▶ **ТЕКСТ СТРАНИЦЫ**:

_____

Новые знакомства
Новые знакомства
По субботам и воскресеньям Костомаров давал своим питомцам отдых, гнал их на улицу — гулять.
Погода стояла теплая, ясная — «итальянская», и Петербург в эти солнечные июльские дни был особенно хорош. «Погода теперь прекрасная, — писали братья отцу. — Завтра надеемся она также не изменится, и, ежели будет хорошая, то к нам придет Шидловский и мы пойдем странствовать с ним по Петербургу и оглядывать его знаменитости».

_____

▶ **ЗАДАНИЯ**:
#1 Кто, согласно тексту «Новые знакомства», должен был прийти к братьям, если погода будет хорошей?
#2 Соответствуют ли тексту «Новые знакомства» следующие утверждения? Ответьте «да» или «нет» и процитируйте решающие слова текста.
(a) Костомаров давал питомцам отдых по субботам и воскресеньям.
(b) В июльские дни в Петербурге стояла дождливая погода.
(c) Братья писали о погоде матери.
#3 Продолжите текст «Новые знакомства» после его последнего предложения.

▶ **ИЗВЛЕЧЁННЫЕ ДАННЫЕ**:

_____

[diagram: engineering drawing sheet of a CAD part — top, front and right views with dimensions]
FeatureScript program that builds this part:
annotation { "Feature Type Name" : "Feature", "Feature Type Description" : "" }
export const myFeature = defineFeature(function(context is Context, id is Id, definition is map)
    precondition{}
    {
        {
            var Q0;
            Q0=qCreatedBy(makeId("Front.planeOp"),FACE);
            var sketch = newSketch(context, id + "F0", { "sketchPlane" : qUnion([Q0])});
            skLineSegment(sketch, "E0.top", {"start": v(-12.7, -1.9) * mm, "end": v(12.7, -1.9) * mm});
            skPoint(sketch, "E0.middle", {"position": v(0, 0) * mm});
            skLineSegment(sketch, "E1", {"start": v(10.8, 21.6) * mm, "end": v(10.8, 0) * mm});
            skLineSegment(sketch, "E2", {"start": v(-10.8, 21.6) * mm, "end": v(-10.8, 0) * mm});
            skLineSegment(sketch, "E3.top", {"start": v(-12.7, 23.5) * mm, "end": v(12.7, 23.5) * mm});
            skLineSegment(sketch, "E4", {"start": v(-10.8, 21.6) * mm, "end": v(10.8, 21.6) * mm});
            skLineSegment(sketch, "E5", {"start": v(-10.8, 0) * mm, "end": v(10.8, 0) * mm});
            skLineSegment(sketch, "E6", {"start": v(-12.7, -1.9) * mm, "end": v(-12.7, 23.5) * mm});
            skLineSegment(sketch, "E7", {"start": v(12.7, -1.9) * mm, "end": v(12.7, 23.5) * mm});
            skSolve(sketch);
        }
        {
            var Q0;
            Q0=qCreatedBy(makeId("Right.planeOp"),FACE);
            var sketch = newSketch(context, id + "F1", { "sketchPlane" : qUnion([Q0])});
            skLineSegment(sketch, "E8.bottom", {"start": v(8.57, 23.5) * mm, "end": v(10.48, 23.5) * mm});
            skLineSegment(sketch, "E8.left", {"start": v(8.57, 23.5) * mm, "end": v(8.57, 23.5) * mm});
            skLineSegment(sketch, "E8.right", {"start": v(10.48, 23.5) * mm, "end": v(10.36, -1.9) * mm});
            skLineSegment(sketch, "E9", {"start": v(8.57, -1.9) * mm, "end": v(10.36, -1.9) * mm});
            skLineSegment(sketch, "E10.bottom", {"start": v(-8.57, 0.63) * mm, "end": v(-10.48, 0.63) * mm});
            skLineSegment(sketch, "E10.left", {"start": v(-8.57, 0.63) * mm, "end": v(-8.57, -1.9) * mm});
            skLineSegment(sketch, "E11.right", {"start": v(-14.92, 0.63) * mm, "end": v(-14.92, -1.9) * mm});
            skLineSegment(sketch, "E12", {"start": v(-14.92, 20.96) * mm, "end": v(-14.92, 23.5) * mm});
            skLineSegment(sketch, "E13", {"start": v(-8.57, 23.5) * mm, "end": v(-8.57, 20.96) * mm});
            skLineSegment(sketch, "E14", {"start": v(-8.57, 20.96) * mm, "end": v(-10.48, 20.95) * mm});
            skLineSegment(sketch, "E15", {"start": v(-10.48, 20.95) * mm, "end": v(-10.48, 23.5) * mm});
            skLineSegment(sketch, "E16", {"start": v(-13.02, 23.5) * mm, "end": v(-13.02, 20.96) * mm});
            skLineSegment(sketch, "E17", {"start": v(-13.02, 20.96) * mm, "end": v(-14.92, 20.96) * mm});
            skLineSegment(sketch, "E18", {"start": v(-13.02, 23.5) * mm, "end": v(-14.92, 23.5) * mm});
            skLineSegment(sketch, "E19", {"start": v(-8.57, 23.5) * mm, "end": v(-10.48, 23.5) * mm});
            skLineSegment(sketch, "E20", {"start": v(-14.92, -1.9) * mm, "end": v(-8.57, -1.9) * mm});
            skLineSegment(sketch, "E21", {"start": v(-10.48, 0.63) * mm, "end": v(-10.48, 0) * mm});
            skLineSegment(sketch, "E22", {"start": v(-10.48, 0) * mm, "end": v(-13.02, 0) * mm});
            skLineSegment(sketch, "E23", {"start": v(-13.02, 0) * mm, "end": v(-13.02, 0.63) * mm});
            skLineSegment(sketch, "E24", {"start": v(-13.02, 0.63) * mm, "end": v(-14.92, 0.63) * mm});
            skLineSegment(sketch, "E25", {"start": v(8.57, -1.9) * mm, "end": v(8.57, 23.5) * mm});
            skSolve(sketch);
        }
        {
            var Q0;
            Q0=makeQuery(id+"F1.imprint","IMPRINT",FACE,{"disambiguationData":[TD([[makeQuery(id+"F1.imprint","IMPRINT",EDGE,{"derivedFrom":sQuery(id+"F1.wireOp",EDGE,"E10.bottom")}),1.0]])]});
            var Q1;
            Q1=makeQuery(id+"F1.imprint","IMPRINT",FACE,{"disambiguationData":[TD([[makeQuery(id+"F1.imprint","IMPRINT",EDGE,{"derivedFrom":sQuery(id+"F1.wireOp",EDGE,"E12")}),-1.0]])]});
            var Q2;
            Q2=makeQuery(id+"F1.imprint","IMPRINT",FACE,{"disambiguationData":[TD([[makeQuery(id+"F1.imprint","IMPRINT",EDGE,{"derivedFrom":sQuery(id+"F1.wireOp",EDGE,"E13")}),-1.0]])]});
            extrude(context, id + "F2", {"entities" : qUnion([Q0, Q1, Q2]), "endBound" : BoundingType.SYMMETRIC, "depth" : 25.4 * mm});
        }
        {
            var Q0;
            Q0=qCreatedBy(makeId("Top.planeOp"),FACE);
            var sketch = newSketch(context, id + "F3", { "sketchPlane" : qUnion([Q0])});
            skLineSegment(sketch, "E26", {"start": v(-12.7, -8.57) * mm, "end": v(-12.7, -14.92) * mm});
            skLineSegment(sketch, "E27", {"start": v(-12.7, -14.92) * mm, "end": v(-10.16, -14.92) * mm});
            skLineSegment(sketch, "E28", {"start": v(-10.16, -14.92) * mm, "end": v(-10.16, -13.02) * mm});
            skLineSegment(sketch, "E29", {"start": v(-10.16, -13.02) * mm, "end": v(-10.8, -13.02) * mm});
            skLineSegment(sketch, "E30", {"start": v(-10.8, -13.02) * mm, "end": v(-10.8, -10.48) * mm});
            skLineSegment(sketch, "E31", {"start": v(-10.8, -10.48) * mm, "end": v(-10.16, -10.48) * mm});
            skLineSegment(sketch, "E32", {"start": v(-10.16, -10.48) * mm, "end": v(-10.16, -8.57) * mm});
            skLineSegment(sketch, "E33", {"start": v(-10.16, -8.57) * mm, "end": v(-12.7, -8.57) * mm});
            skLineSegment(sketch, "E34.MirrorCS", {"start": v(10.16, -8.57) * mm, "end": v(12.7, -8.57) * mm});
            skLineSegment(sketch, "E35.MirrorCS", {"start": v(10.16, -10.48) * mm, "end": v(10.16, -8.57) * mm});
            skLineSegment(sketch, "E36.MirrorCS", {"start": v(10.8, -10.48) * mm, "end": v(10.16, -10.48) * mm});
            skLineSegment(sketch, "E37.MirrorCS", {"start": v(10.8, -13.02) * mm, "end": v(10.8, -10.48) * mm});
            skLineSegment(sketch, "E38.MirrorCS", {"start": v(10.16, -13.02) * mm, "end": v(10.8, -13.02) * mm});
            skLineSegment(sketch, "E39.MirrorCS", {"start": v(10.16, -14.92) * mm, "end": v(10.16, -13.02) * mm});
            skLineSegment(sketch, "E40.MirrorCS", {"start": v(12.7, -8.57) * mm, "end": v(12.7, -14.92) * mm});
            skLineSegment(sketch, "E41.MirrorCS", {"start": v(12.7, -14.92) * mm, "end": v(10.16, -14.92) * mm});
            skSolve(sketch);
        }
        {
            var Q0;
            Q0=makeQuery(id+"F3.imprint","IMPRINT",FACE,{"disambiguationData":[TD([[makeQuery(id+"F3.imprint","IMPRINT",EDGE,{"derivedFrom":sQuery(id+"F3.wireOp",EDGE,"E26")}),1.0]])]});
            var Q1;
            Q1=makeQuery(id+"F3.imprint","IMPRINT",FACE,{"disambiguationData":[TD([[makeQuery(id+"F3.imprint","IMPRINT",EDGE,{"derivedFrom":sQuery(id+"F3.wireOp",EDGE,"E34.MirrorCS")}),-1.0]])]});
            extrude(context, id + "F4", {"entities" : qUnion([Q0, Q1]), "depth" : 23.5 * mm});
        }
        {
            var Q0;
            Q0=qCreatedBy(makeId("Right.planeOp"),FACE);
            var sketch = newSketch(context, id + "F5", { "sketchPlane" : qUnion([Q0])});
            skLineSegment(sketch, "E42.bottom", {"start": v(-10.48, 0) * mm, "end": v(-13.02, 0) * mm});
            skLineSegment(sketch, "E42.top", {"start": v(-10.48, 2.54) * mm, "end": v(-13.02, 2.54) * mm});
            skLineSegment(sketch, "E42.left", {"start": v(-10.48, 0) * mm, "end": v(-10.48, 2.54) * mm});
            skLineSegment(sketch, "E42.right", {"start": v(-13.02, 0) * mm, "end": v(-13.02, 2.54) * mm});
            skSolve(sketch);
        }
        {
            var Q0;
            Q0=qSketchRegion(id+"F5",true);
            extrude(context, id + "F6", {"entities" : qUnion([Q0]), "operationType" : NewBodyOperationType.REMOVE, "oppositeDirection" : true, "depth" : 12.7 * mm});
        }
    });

_____

▶ **ГОТОВЫЕ ОТВЕТЫ**:
#1 Шидловский.

#2
(a) Да: «По субботам и воскресеньям Костомаров давал своим питомцам отдых».
(b) Нет: «Погода стояла теплая, ясная».
(c) Нет: «писали братья отцу».

#3
Набережная реки Мойки у дома, где умер Пушкин (дом третий слева). Фотография
С Иваном Николаевичем Шидловским, закончившим Харьковский университет и недавно приехавшим в Петербург, Достоевские познакомились в гостинице. Шидловский служил в министерстве финансов, но душа его принадлежала другому — он писал романтические стихи, поглощен был литературой, метался, ища своей дороги в жизни, применения своим выдающимся способностям. Он был на пять лет старше Федора, но, разговорившись с юношей, изумился его начитанности, своеобразию его суждений, почувствовал в нем недюжинную натуру и заинтересовался им. Оба страстно любили Пушкина. Это их особенно сблизило.
Окна кабинета Пушкина со двора дома по набережной реки Мойки. Фотография
Они вместе бродили по Петербургу, осматривали его. Первым делом братья попросили сводить их к дому на Мойке, где умер Пушкин. Еще в Москве и по дороге в столицу Федор мечтал увидеть это место. «…Мы, дорогой, сговаривались с братом, приехав в Петербург, тотчас же сходить на место поединка и пробраться в бывшую квартиру Пушкина», — вспоминал впоследствии Федор Михайлович.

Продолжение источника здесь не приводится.